(Collected data entries)

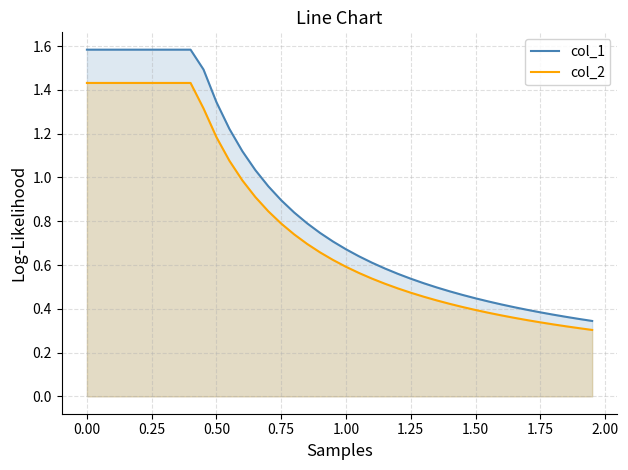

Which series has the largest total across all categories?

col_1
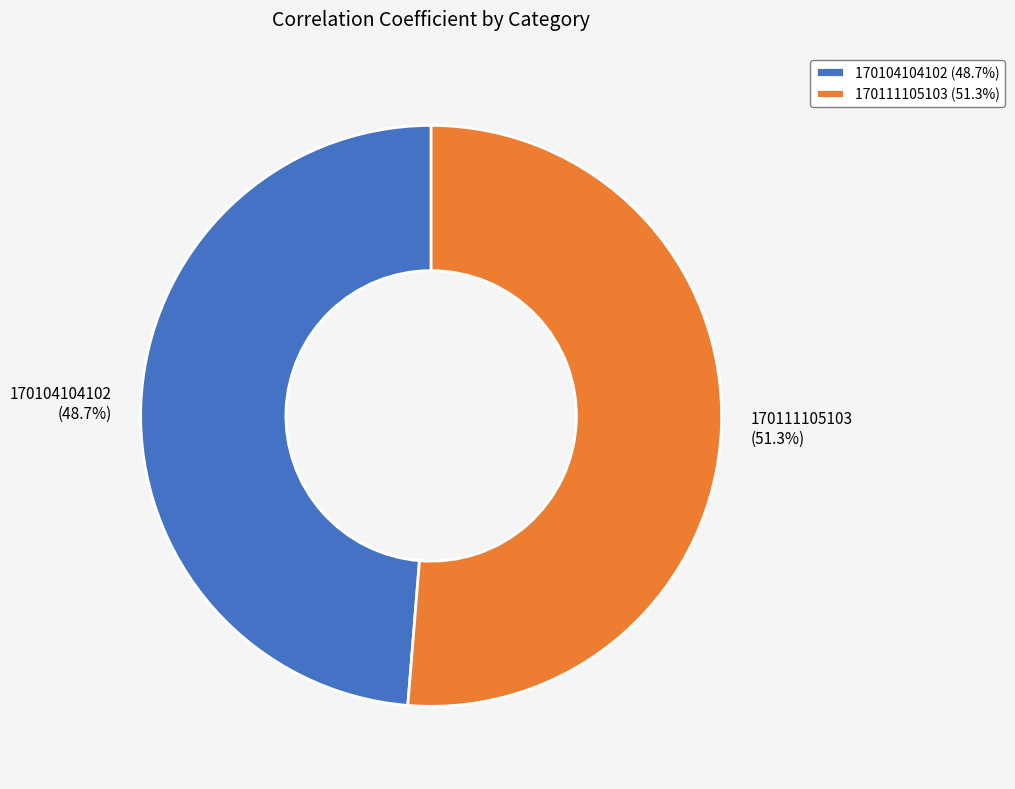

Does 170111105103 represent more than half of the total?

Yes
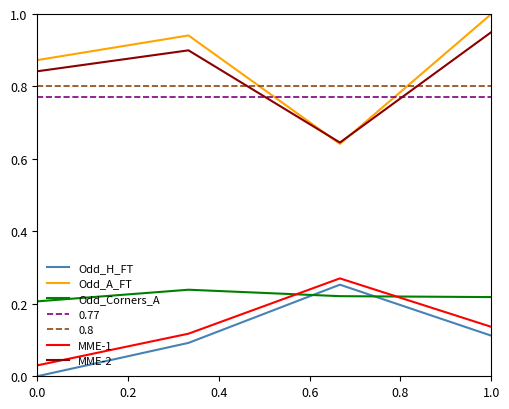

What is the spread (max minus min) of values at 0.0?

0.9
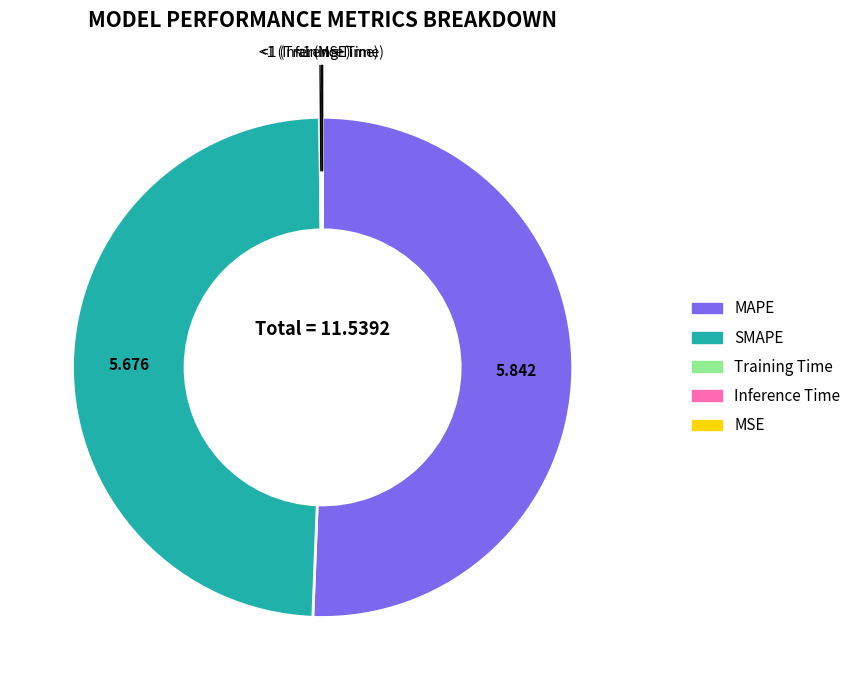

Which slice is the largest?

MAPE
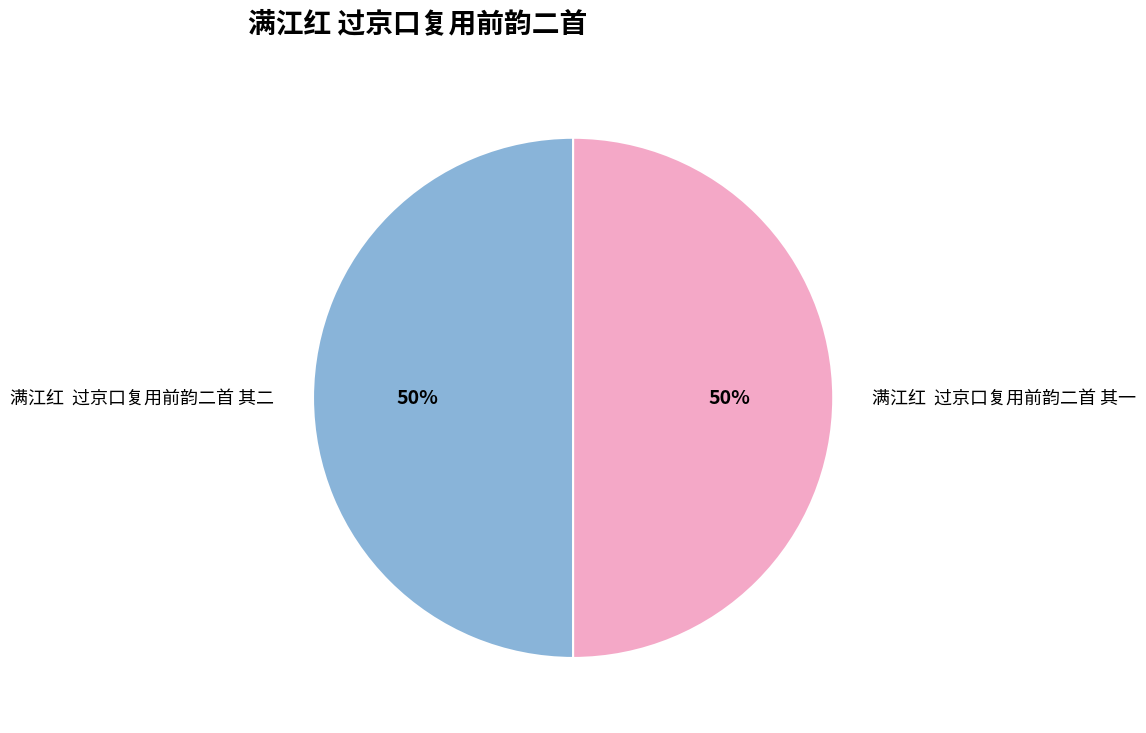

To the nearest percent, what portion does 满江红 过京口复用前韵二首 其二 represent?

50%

#### Work request
Please transcribe all of the records above exactly, leaving the pictures out of your answer.

#### Output below
Which series has the largest total across all categories?

col_1

Does 170111105103 represent more than half of the total?

Yes

What is the spread (max minus min) of values at 0.0?

0.9

Which slice is the largest?

MAPE

To the nearest percent, what portion does 满江红 过京口复用前韵二首 其二 represent?

50%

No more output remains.